Fotografia: il reale dai molti volti di Davide Bramante
Sempre in giro per il mondo, Davide Bramante, artista di fama internazionale, ha il suo piccolo studio nel quartiere Graziella, un antico borgo di pescatori, nell’isola di Ortigia ed è un artista capace di dare alla sua fotografia un tocco e un approccio realistico e vicino al quotidiano anche sei i suoi scatti sovrapposti ricordano sogni e miraggi.
Il rifugio artistico
Nella sua villa tra Siracusa e Noto conserva alcune delle sue opere e soprattutto quelle degli artisti che ha incontrato in circa 15 anni. “Sono anche un discreto collezionista”, racconta a Ville&Casali. Le opere di Bramante sono state esposte l’estate scorsa a Siracusa, presso il Convento S.Agostino e l’ex Chiesa dei Cavalieri di Malta, in una mostra collettiva dal nome Theatralia, insieme ad altri nove artisti italiani di arte contemporanea, come Enzo Cucchi, della transguardia italiana, Piero Pizzicannella, della scuola romana, Luca Pignatelli ed altri nomi noti a livello internazionale.
Ognuno ha esposto opere da 4.500 a 18 mila euro.

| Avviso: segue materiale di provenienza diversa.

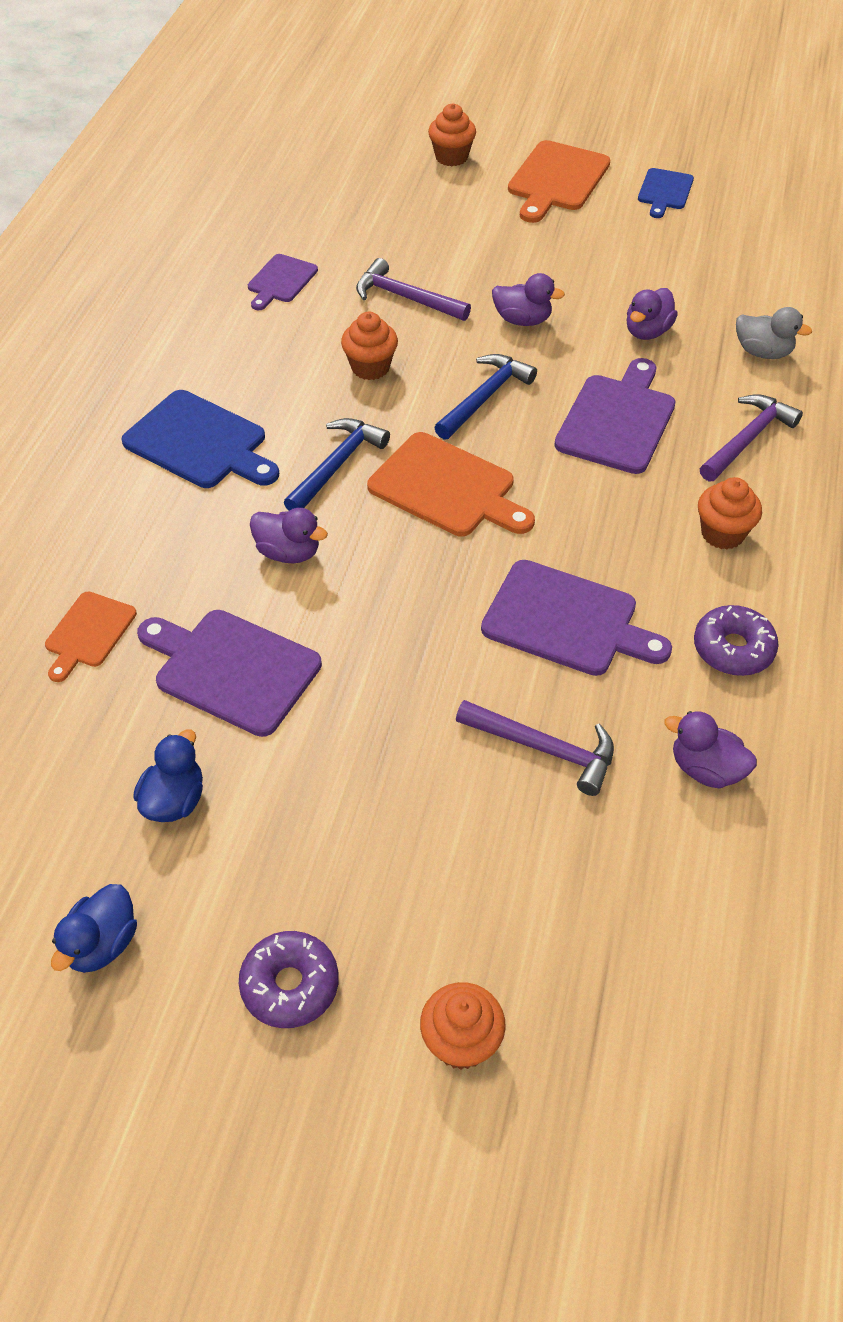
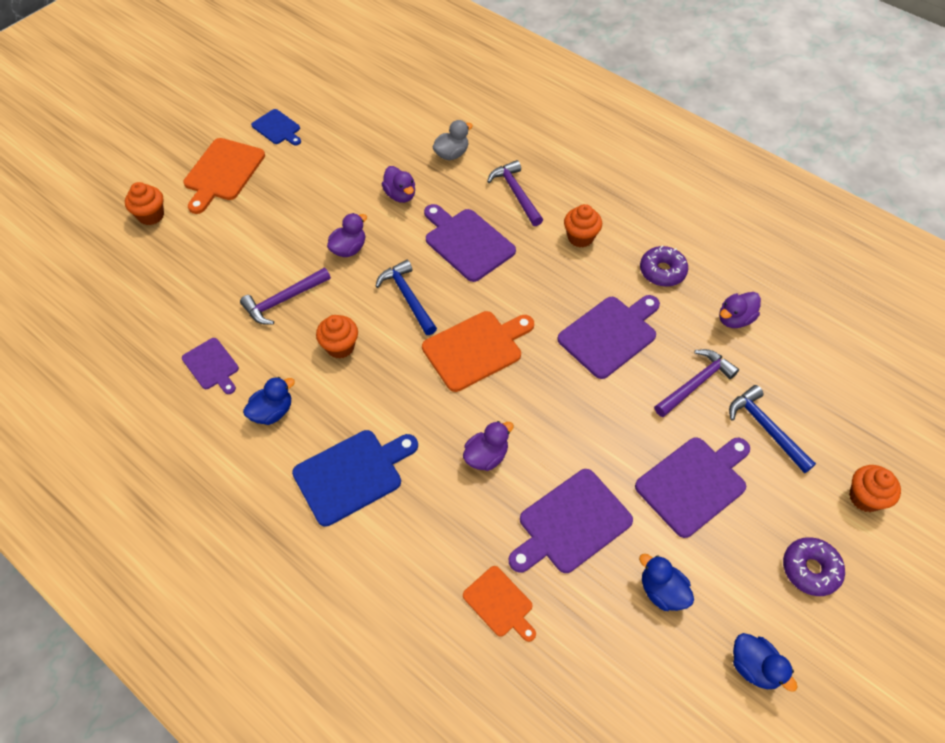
camera: 65 degrees left, 5 degrees up
(248, 349) = (272, 412): none -> blue duck
(337, 465) = (422, 400): blue hammer -> blue hammer (766, 428)
(365, 793) = (694, 483): none -> purple cutting board
(557, 180) = (223, 172): orange cutting board -> orange cutting board turned 60 degrees clockwise

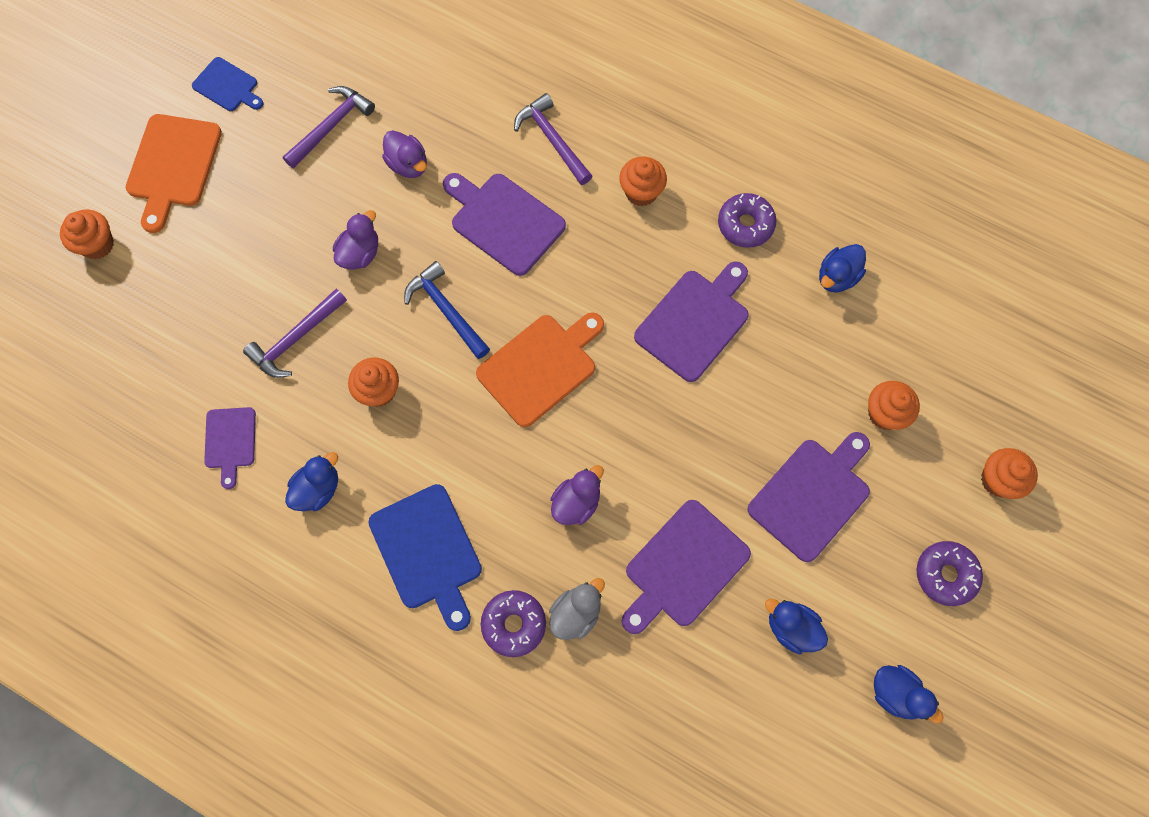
camera: 10 degrees left, 15 degrees up
(212, 365) = (230, 441): purple cutting board -> purple cutting board turned 45 degrees clockwise
(352, 474) = (428, 551): blue cutting board -> blue cutting board turned 105 degrees clockwise
(413, 545) = (514, 624): none -> purple donut
(451, 154) = (461, 93): grey duck -> grey duck (576, 613)
(500, 603) = (620, 673): orange cutting board -> none
(696, 383) = (801, 370): purple hammer -> purple hammer (331, 126)
(734, 319) = (837, 277): purple duck -> blue duck
(766, 428) = (884, 413): blue hammer -> orange cupcake

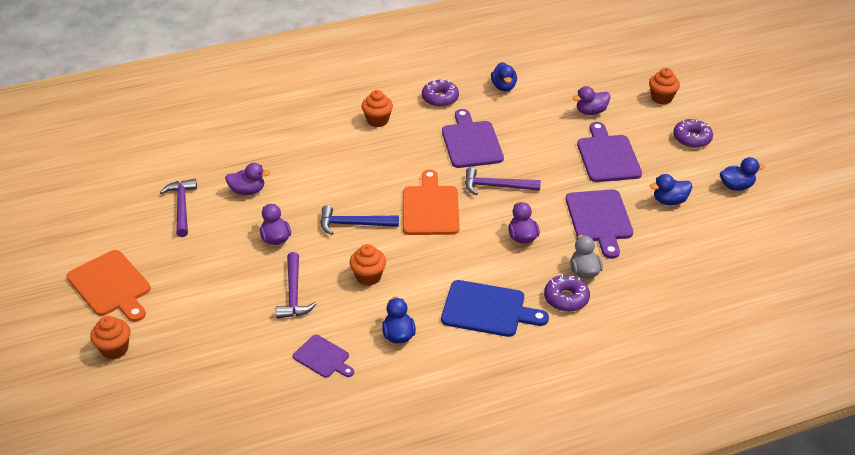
camera: 50 degrees left, 30 degrees down
(227, 86) = (94, 234): blue cutting board -> none
(504, 221) = (330, 175): purple cutting board -> none
(552, 139) = (306, 133): purple hammer -> purple hammer (496, 186)
(884, 413) = (591, 111): orange cupcake -> purple duck

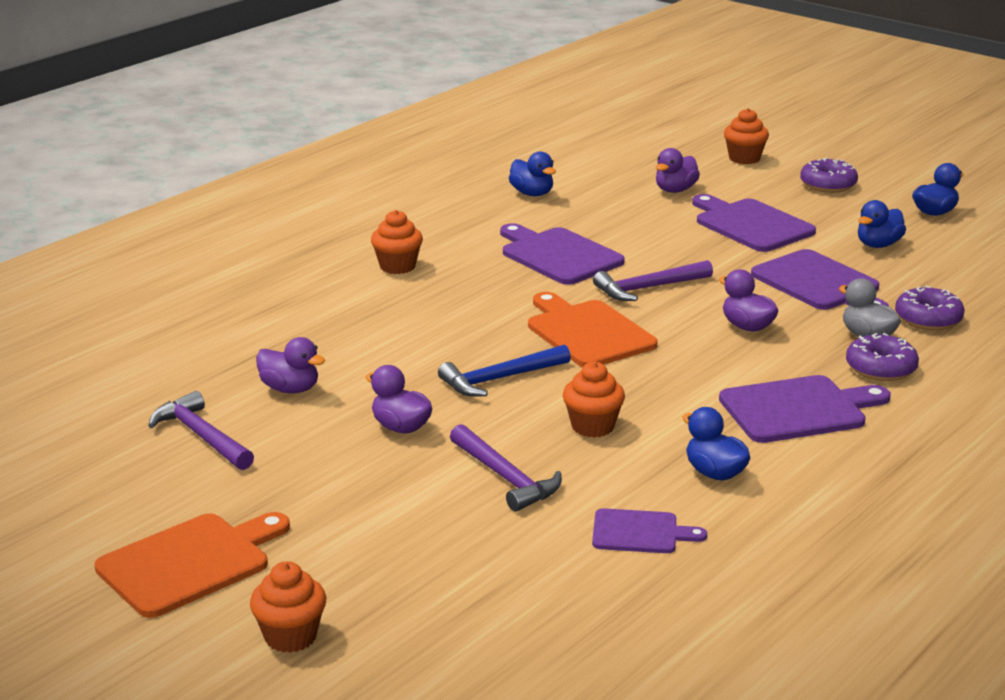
camera: 30 degrees left, 15 degrees down
(111, 286) = (189, 563): orange cutting board -> orange cutting board turned 60 degrees counterclockwise
(248, 191) = (290, 389): purple duck -> purple duck turned 60 degrees clockwise
(440, 98) = (459, 224): purple donut -> purple donut (928, 319)
(487, 309) = (798, 409): blue cutting board -> purple cutting board

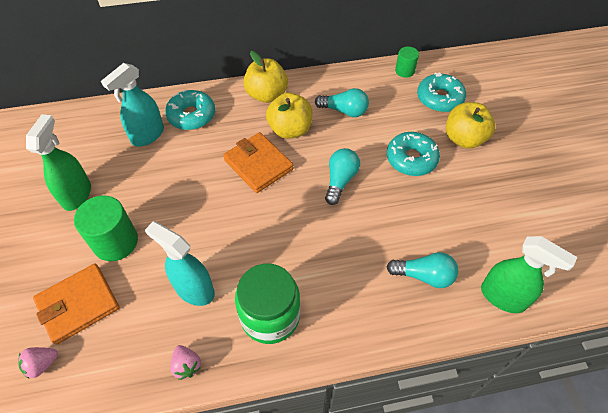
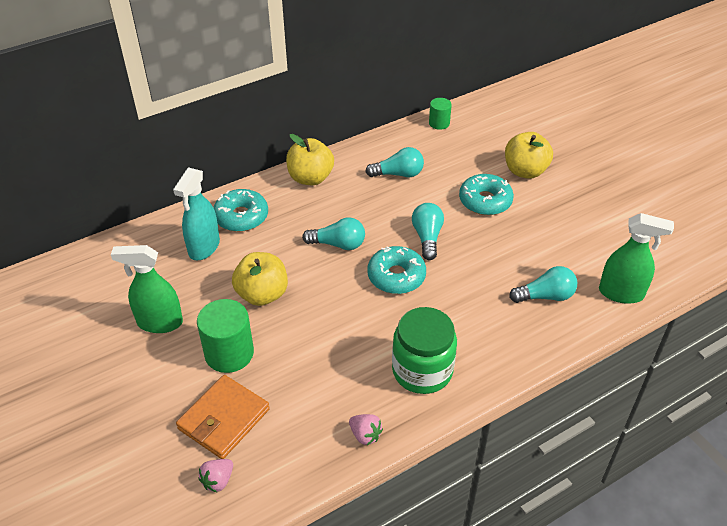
camera: 20 degrees left, 10 degrees down
(77, 194) = (159, 322): green spray bottle -> green spray bottle turned 75 degrees counterclockwise
(194, 289) = (335, 371): turquoise spray bottle -> none
(258, 164) = (338, 244): orange wallet -> turquoise light bulb
(290, 130) = (353, 204): yellow apple -> yellow apple (262, 294)
(439, 98) = (485, 141): turquoise donut -> turquoise donut (396, 276)

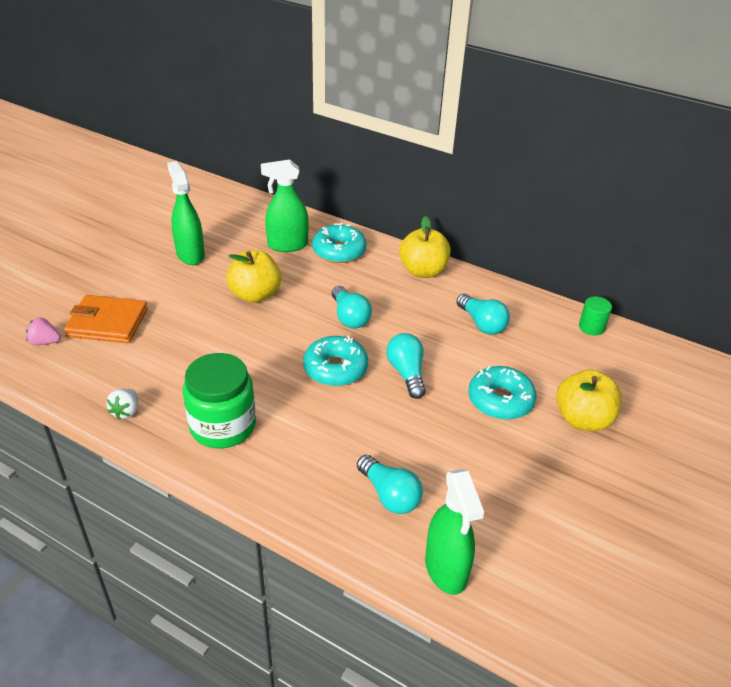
camera: 60 degrees right, 5 degrees down
(204, 247) = (287, 245): turquoise spray bottle -> green spray bottle
(229, 353) = (178, 301): green cylinder -> none
(365, 435) = (126, 411): pink strawberry -> white strawberry
(427, 237) = (407, 373): turquoise light bulb -> turquoise light bulb turned 75 degrees counterclockwise

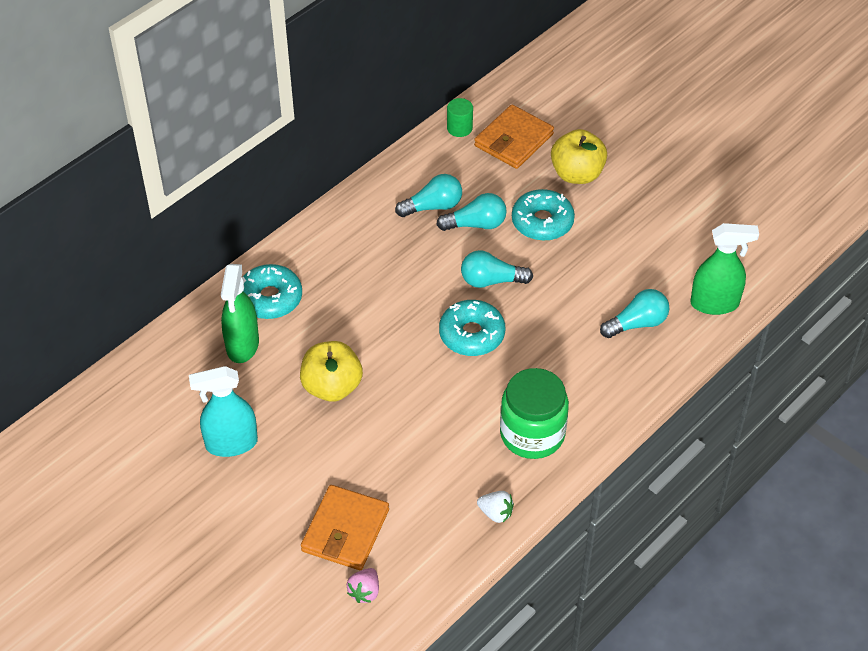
camera: 75 degrees left, 10 degrees up
(190, 254) = (231, 444): green spray bottle -> turquoise spray bottle
(349, 317) = (394, 310): turquoise light bulb -> turquoise light bulb (476, 224)
(423, 271) = (332, 232): yellow apple -> none
(600, 365) = (513, 140): none -> orange wallet

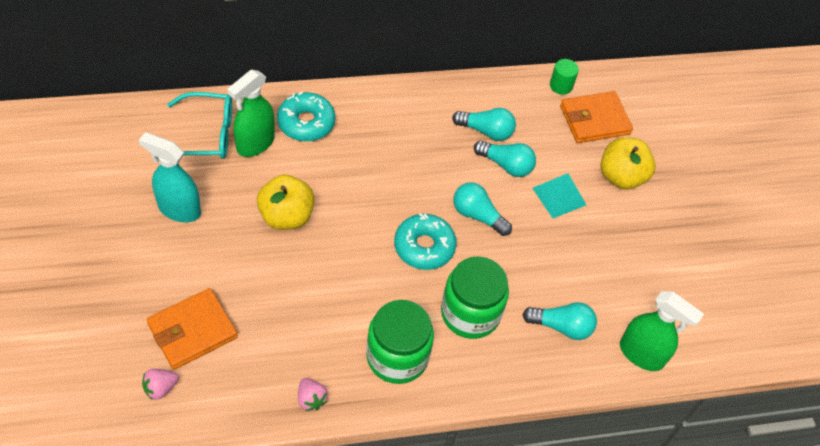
camera: 30 degrees right, 5 degrees up
(190, 366) = (206, 134): none -> turquoise glasses
(496, 513) = (311, 399): white strawberry -> pink strawberry
(542, 222) = (559, 196): turquoise donut -> turquoise pyramid
(558, 361) = (470, 313): none -> green jar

Una vita per la fotografia
Davide Bramante nasce a Siracusa nel 1970 , si iscrive al locale Istituto Statale d’Arte e si laurea con il massimo dei voti nel 1995 a Torino presso l’Accademia Albertina di Belle Arti. Nel 1999 vince due borse di studio presso la prestigiosa Franklin Fournace Foundation (l’unico italiano ancora oggi dall’anno della sua fondazione, il 1969, a ricevere questo premio) e partecipa a una mostra collettiva al Moma di New York. Dopo un breve soggiorno a Londra rientra a Siracusa, da dove spicca il salto come un piccione viaggiatore (animali che alleva per hobby) verso ogni continente. Ha esposto e lavorato in qualsiasi parte del mondo, dalla Cina alla Corea del sud, dagli Stati Uniti alla Spagna. Ma chi è questo artista che in venti anni ha prodotto circa 250 opere e i cui quadri sono stati acquistati da Woody Allen al cantante Bill Joel?
Eclettico e multiforme
“Sono un artista che per esprimermi uso la fotografia”, spiega David Bramante. “Per me è un mezzo. So disegnare e dipingere, ma dove sono bravo è la fotografia”. La sua tecnica? L’esecuzione di scatti sovrapposti nella fase di ripresa. Da 4 a 9 scatti, l’uno sull’altro. E per strumenti? “Una Nikon, una Hassenblatt, due Contax. Quel che conta è la lente”. E chi sviluppa le sue foto non digitali? “Lo studio Griger di Dusseldorf, al prezzo medio di 1500 euro a foto”. Di ogni foto ne vengono stampate sette esemplari, cinque vengono vendute e due servono per la collezione personale. “Le foto di Griger sono garantite per 100 anni, da una compagnia di assicurazione”, precisa Bramante. Le foto speciali di Bramante hanno alti costi, come il noleggio di elicotteri per fotografare le città che egli visita, e che in parte spiega il prezzo delle sue opere, che oscilla da 4 mila e 500 a 8 mila euro. “Pochi sanno che Davide Bramante non ha iniziato la sua carriera artistica come fotografo”, dice Marco Meneguzzo che ha redatto la prefazione di un suo catalogo. “Alla fine degli anni Ottanta costruiva sculture, realizzava installazioni il cui soggetto era l’ombra. La faccenda è sintomatica perché cos’è la fotografia se non un gioco di ombre? E, ancor più, cos’è la fotografia di Bramante se non una continua sovrapposizione di ombre?”.
Un mezzo tecnico
La fotografia è solo un mezzo tecnico per questo giovane artista siracusano per esprimere un’idea, un ricordo, una sensazione, una memoria. I suoi quadri possono essere definiti ricordi di viaggi, stratificazioni di memorie.
“Il fotografo”, dice Davide Bramante, “registra la realtà, l’artista ne crea una nuova, una artistica, una di certo molto particolare, ma anche con un’anima interessante e avvincente”. Come non dargli ragione? Le sue foto sono una somma di immagini, ma anche di riferimenti reali e immaginari, sono lo specchio della società contemporanea.
“Le mie foto”, conclude Bramante, “sono tecnicamente tutte errate, ma tutte alla stessa maniera. Se proprio si vuole discernere su ciò che è passato da ciò che è presente o futuro, potrei sarcasticamente affermare che io sono il passato con un piede nel presente, sperando di spostare il lavoro ancora per qualche tempo verso il futuro…”.